Cette conscience offerte par Cécile Coulon à ses deux personnages principaux fonctionne admirablement bien : à la lecture du livre, on a littéralement l’impression qu’après avoir mis en place le cadre de son récit et sans toutefois faire disparaître les autres protagonistes, elle braque les projecteurs sur Agnès et Valère. Ce qui est d’autant plus logique que se sont leurs actes ou non actes à partir de cet instant qui va dicter, non pas le fait que la tragédie ait lieu ou non, on sait qu’elle aura lieu, mais le sens qu’elle va prendre et les conséquences qu’elle aura sur la famille de Bérénice et/ou sur le village.
Bénédict est un peu médecin malgré lui, par atavisme, par mimétisme avec son père. Agnès, par son métier, joue un peu les femmes savantes dans ce village sans prétention plutôt habité par les ouvriers et les fermiers. Valère joue les séducteurs, on en attend ni plus ni moins de lui, luttant contre ses propres envies... Entre comédie par moment (dans le sens de fable) et tragédie dans son ensemble, les Trois Gueules renferment ce qu'il faut de décor théâtral pour que la pièce se joue et se dénoue devant nous.
Les personnages de Cécile Coulon sont écorchés vifs et aucun d’entre eux ne trouve de repos, de quiétude, bien au contraire.
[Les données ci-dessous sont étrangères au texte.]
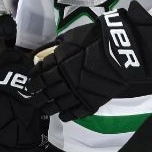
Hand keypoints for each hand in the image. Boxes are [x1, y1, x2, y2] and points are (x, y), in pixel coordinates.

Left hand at [29, 1, 151, 121]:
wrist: (120, 52)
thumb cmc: (96, 39)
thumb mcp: (73, 36)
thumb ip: (60, 45)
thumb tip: (53, 49)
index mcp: (58, 61)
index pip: (40, 73)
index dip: (34, 78)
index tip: (31, 80)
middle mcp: (64, 79)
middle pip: (46, 90)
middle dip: (38, 95)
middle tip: (33, 98)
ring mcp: (77, 91)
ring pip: (58, 103)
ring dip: (49, 107)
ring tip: (44, 109)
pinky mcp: (90, 101)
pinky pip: (75, 111)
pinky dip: (67, 115)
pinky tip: (63, 115)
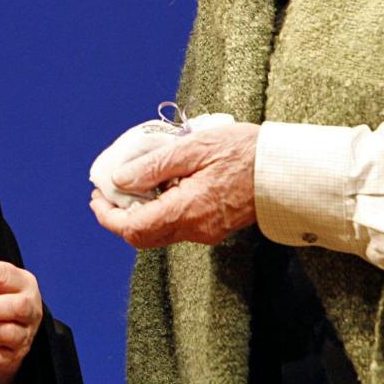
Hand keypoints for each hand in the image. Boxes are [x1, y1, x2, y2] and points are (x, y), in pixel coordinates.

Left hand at [90, 122, 259, 247]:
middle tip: (107, 191)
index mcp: (186, 211)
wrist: (286, 170)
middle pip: (144, 236)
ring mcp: (207, 230)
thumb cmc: (243, 152)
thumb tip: (120, 180)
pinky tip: (160, 185)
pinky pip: (179, 224)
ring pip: (160, 231)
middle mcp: (195, 229)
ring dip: (140, 212)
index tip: (96, 198)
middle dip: (119, 216)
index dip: (109, 217)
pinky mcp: (216, 225)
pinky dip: (160, 209)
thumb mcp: (193, 148)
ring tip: (131, 182)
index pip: (134, 229)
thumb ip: (154, 166)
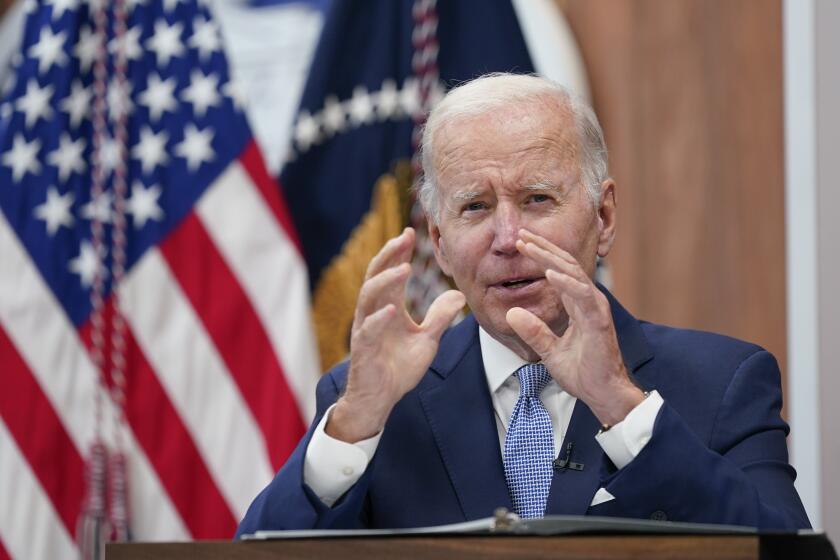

Au fil des pages, au fur et à mesure des événements, leurs carapaces se fissurent mais n’éclatent jamais. Ils resteront pourtant blessés, cassés, écrasés parfois à jamais au sein d’un récit humain et déchirant.
Je pense que ces « Trois saisons d’orage » sont à ce jour mon livre préféré de Cécile Coulon… Ce récit ressemble à ces chemins de randonnée en montagne : il y a toujours plusieurs voix ou voies qui s'offrent au lecteur mais seule Cécile Coulon sait qu'elles sont celles que son récit devra emprunter.